Thanks for this thread. Because of the chatter about timing I decided to check the timing on the wagon. The light said that it had 28 degrees of initial advance. I set it back to 10. I also found a loose spark plug. Thank god for old industrial strength engines with 8.5/1 compression. Hopefully nothing permanently bad happened.
Another thought, looking at the vac diagrams, it appears the distributor vacuum advance is(was) on some sort of switched vacuum maze. Its currently hooked to manifold vacuum and has a funny off idle stumble, it will bark the tires, fall in a hole and the come back out.
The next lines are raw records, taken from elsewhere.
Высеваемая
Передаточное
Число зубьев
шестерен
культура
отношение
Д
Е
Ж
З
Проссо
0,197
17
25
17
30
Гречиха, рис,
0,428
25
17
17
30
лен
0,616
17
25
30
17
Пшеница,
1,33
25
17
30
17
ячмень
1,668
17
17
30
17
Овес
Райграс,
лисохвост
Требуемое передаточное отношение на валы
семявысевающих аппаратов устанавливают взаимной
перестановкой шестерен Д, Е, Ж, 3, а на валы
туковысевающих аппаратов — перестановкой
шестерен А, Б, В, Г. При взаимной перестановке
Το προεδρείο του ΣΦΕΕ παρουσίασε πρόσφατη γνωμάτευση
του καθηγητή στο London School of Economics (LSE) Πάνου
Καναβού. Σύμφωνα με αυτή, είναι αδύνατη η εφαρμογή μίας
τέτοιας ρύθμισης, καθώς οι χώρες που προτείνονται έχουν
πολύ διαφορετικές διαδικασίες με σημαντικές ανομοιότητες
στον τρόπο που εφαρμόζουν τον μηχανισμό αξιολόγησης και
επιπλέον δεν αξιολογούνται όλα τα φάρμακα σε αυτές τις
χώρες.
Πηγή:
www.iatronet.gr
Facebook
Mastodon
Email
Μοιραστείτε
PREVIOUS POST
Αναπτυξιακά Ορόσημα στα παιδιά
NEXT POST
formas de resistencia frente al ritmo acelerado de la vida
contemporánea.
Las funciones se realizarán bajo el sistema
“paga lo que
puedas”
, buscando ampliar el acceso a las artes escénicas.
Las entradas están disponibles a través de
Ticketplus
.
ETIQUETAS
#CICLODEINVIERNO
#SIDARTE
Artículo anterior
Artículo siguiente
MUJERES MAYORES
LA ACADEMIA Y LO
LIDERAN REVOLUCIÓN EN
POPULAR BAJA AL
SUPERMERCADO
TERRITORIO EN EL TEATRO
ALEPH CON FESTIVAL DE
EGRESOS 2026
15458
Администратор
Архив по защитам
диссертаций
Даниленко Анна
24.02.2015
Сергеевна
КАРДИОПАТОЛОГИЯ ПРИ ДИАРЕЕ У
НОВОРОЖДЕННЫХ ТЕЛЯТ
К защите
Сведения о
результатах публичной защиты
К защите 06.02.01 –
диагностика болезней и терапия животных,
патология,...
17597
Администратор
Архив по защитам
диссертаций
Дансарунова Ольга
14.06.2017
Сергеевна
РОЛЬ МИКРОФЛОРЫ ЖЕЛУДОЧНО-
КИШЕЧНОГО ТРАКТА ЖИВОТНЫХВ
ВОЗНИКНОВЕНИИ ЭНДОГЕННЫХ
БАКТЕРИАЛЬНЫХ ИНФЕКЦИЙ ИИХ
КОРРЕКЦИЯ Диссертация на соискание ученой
Should I have it hooked to a port vacuum source before the throttle plate so the advance comes on rather than fall off when I stomp on it?
Googling the subject gets a lot of noise about American V8s and nothing else.
can you get a centrifugal advance distributer from an X1/9 or a 128 and just swap the electronic ignition?
I COULD, but the Bosch centrifugal/vacuum transistorized system in place works great, and as shown in the build thread, handles abuse/my stupidity quite well. I've also got it all figured out so it cant strand me on account of a loose ground or other such bullcrap.
Such parts are also rather pricy and you don't see too many 30+ year old SOHC Fiats at the junkyard in MI.
Switched to a vac port near the venturi area that was dead at idle and jumped when you stab the throttle, now the little bugger will actually launch! First time I left the gravel parking pad I accidentally spun the tires, it gained that much low end. I can actually grab the next gear on the factory ~4500 rpm shift points and it will pull immediately.
i had a feeling you were leaving something on the table with a vacuume advance distributer with no vacuume
Yeah, it now runs like an engine designed by a guy who used to design Italian race car motors should. That is, Eh, ok, POWWERRRRRRRR*. Rather then, eh, WTF YO, GO GOD DAMMIT, power?^
*About 60 horsepowers, maybe.
^Lose drag races with old naturally aspirated diesel school buses.
Still need to put a light on it and crank it up to 12 degrees, it was too bright today to see the marks.